Ma come sono stati gli adolescenti senza le canne? Sembrerebbe che l’assenza di canne abbia lasciato spazio ad altro. La ricerca di attività precedentemente poco esplorate, come il gioco online, la visione delle serie televisive, lo scrivere riflessioni, poesie, canzoni, oltre alle videochiamate per continuare a tenere in vita il contatto umano.
Il rapporto psicoterapeutico ha “tenuto” in remoto, grazie all’alleanza terapeutica ed il transfert già avviato. Nel “confinamento” forzato dovuto al lockdown, l’uso esclusivo del telefonino e del pc per comunicare ha consentito a noi terapeuti di continuare ad incontrarli adattando il setting terapeutico alla situazione. Collegarsi da casa ha rappresentato la possibilità di fare entrare il terapeuta nel mondo interno dell’adolescente fin troppo tangibile (la propria stanza), non solo nel mondo interno dell’inconscio e delle fantasie. Alle volte il concreto è stato più spaventoso dell’immaginario da mostrare e vedere insieme, poiché non si poteva più mostrare al terapeuta solo quella parte di sé che si voleva presentare.
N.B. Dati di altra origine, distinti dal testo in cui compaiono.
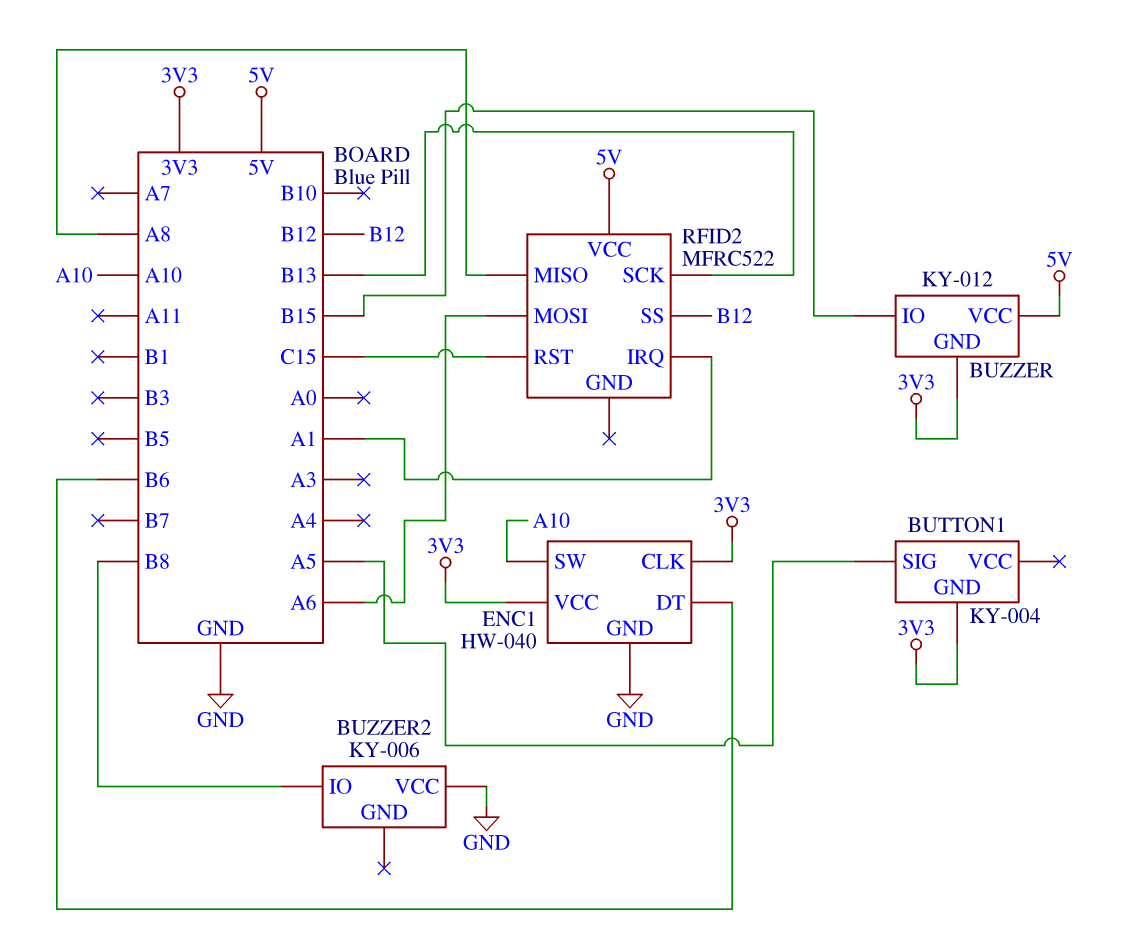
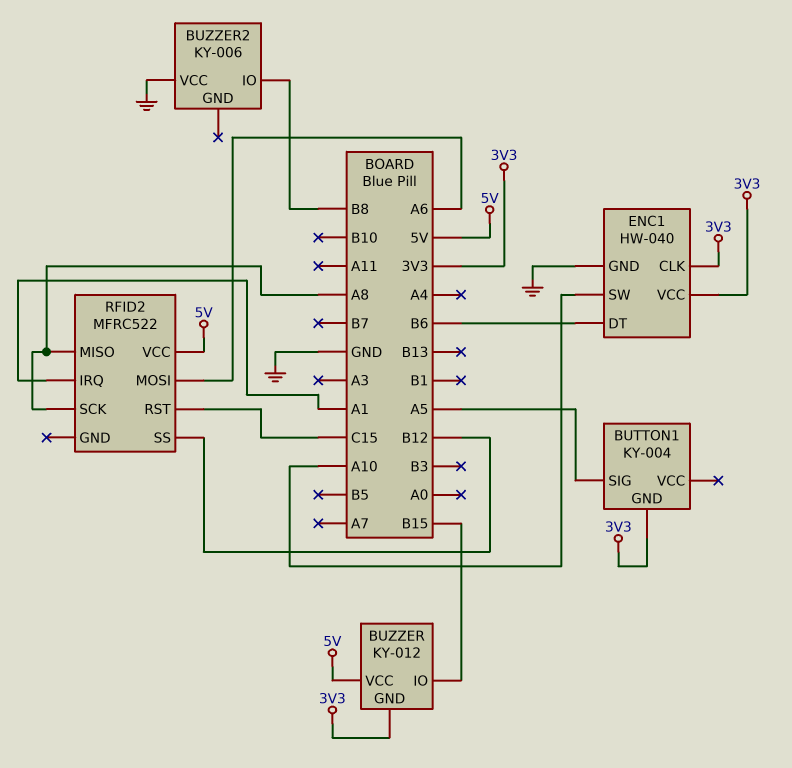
RFID2 pin SCK: B13 -> A8

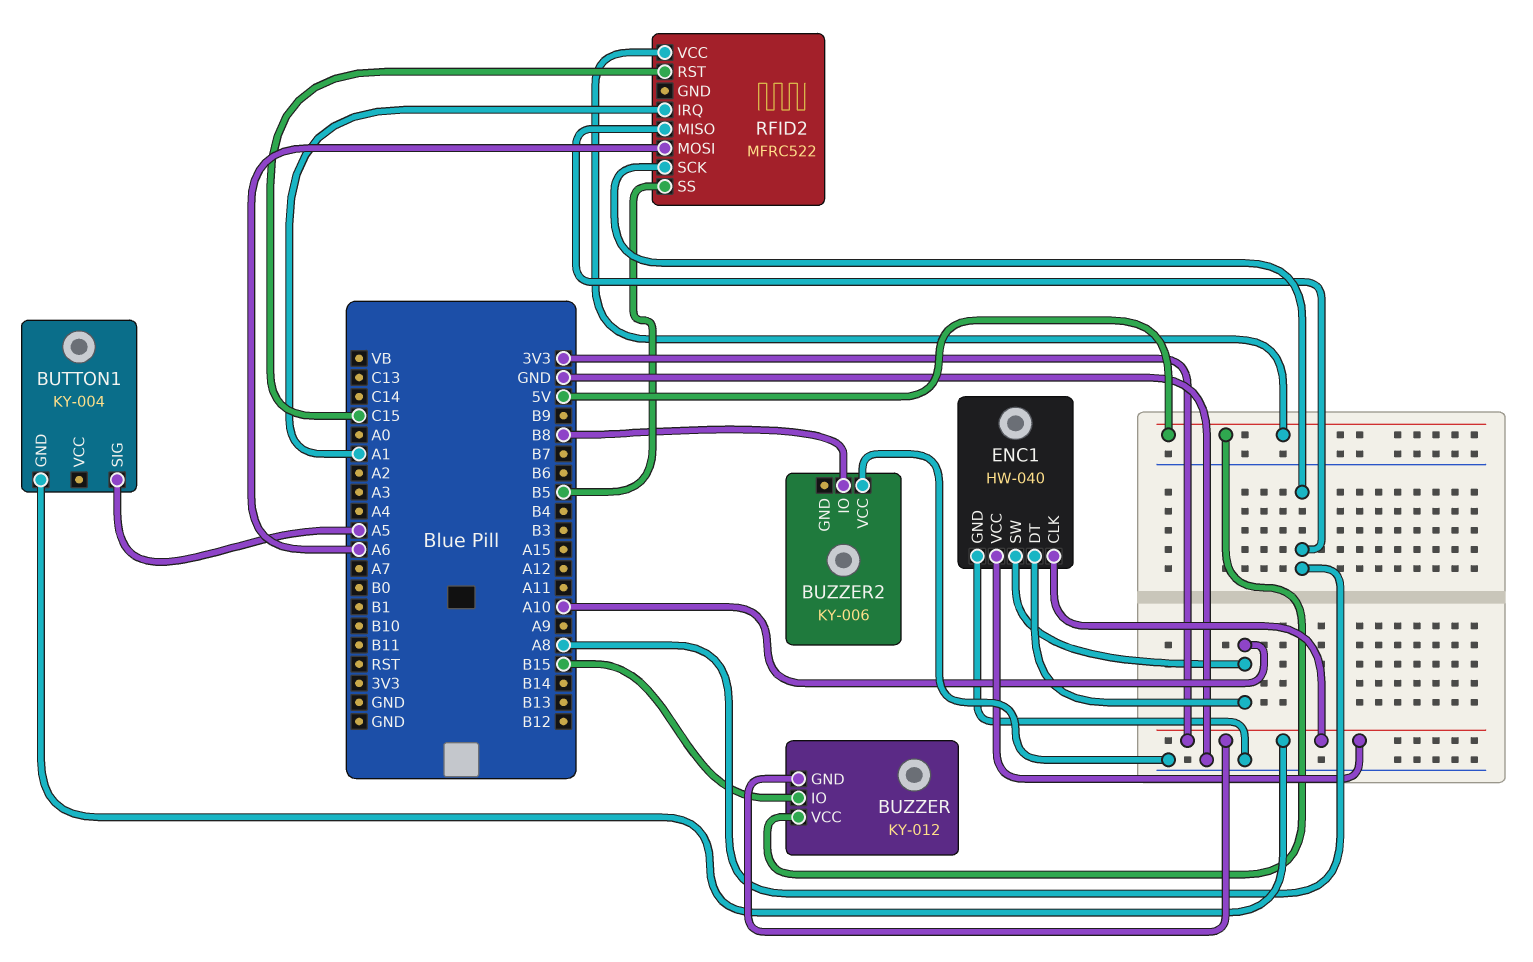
ENC1 pin DT: B6 -> A10
RFID2 pin SS: B12 -> B5

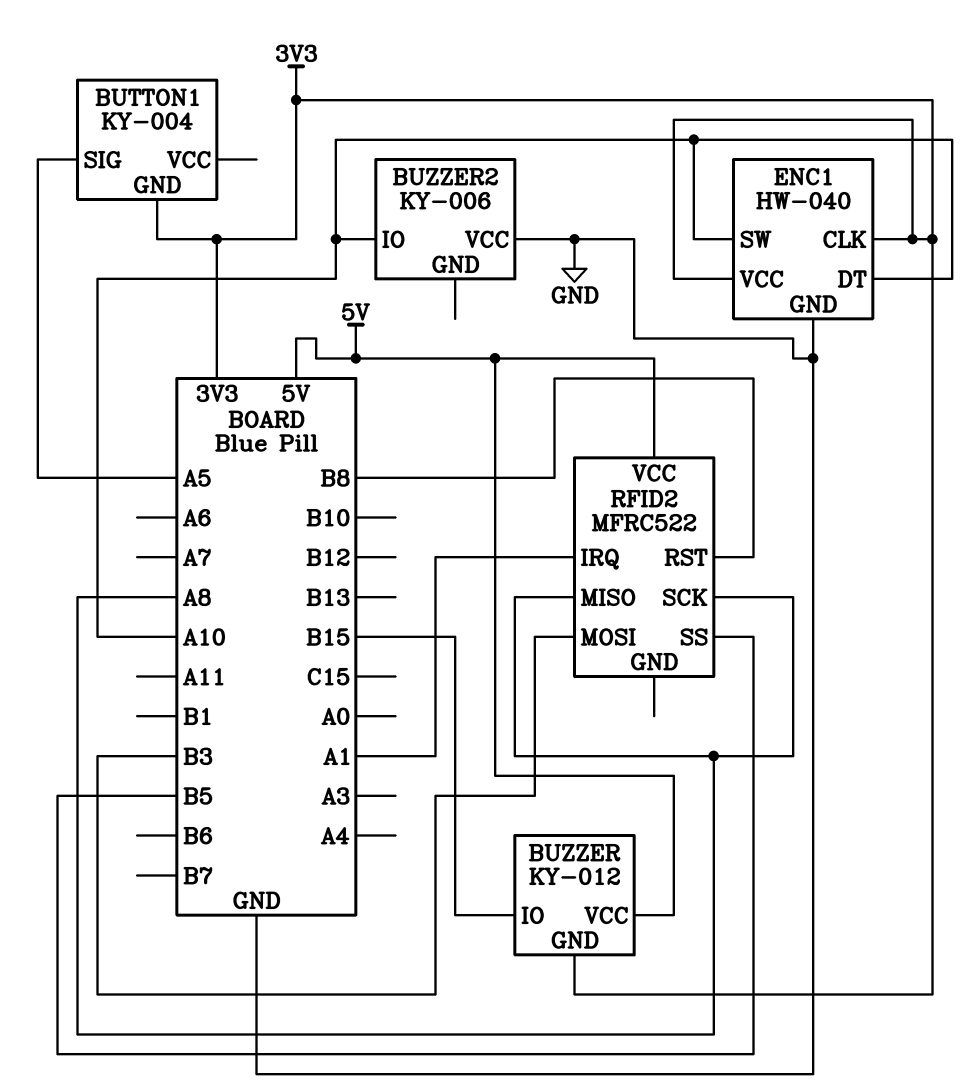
BUZZER2 pin IO: B8 -> A10
RFID2 pin MOSI: A6 -> B3
RFID2 pin RST: C15 -> B8

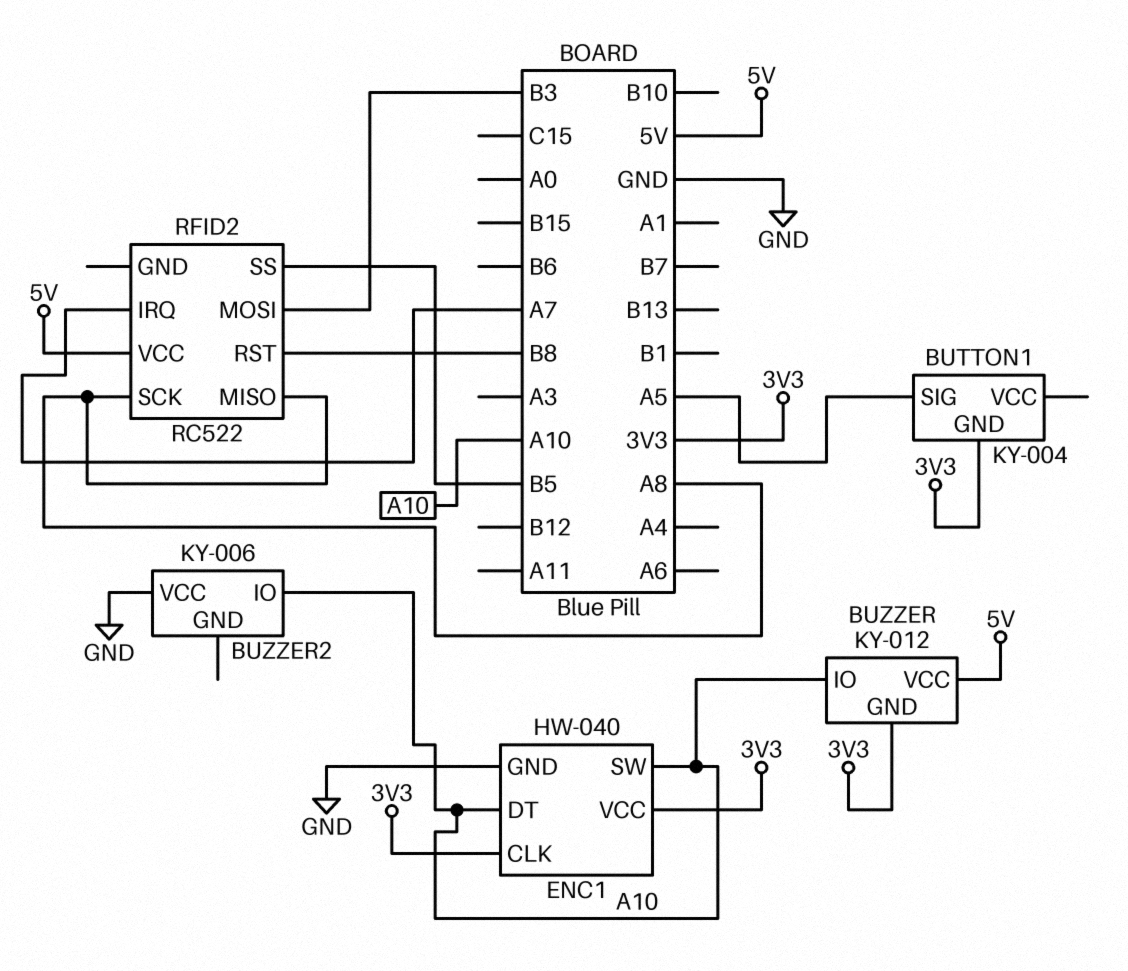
BUZZER pin IO: B15 -> A10
RFID2: MFRC522 -> RC522
RFID2 pin IRQ: A1 -> A7

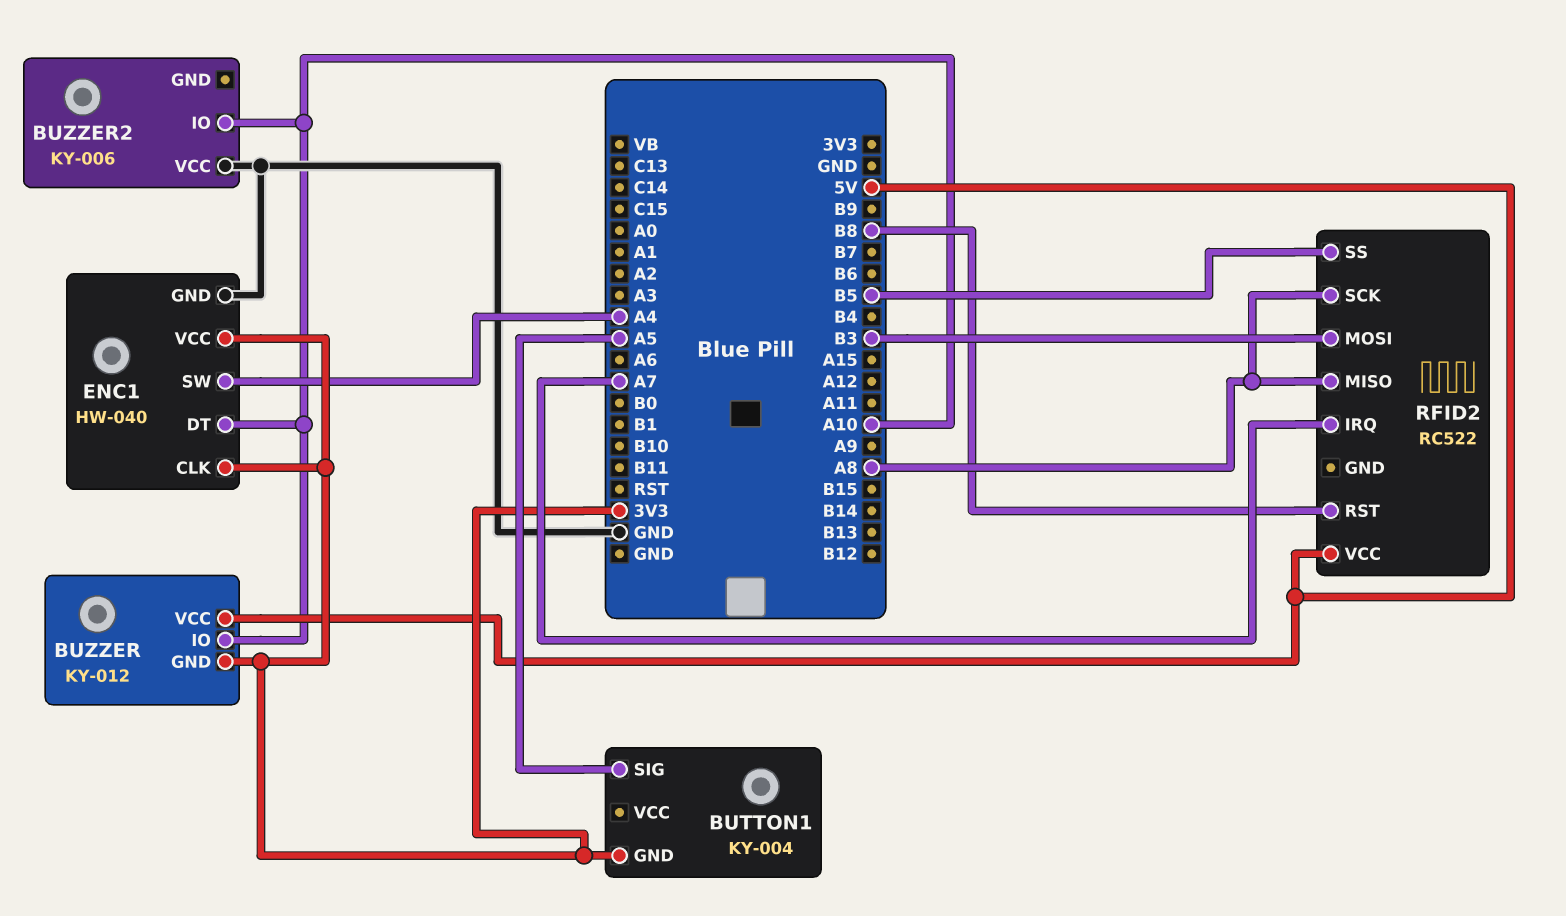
ENC1 pin SW: A10 -> A4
Con il tempo l’ascolto analitico ha fatto sì che il concreto fosse accettato, le stanze si sono aperte così come le videocamere. Alle volte è successo anche che ci fosse un eccesso di vicinanza, con qualche canna accesa in seduta. Questo gesto concreto ha permesso di aprire il discorso sul versante fantasmatico e su cosa significasse la canna per il paziente, un condensato di vissuti dolorosi da esplorare e comprendere insieme.
Gli adolescenti in terapia, nella migliore delle ipotesi hanno avuto la possibilità di mettere in parola la personale visione di ciò che stava accadendo, fuori e dentro di loro. Ha preso il via una riflessione su sé stessi, su ciò che amavano fare prima della reclusione, sulle occasioni perdute, la preziosità del tempo. Il tempo sospeso dalla possibilità di azione ha favorito l’attività di pensiero. La camera dalla quale alcuni adolescenti sarebbero voluti fuggire è divenuta il luogo dal quale poter ripartire, riattivando il desiderio e la curiosità, rispetto ad un futuro prossimo sentito come prezioso perché rinnovato dalla libertà.
La nostra impressione è che gli adolescenti – anche quelli più disturbati – in questa situazione abbiano mostrato una maturità inaspettata, forse perché fattori stressanti come la scuola e lo studio sono venuti meno, hanno visto un’ esaltazione della tecnologia digitale in passato strenuamente combattuta da alcune aree del settore adulto potendo stare ore al PC o al telefono. La socialità ne ha sofferto ma clandestinamente i casi più in difficoltà hanno saputo organizzarsi. In generale la nostra impressione è stata di una popolazione di adolescenti sorprendentemente adattata anche nelle situazioni più complesse.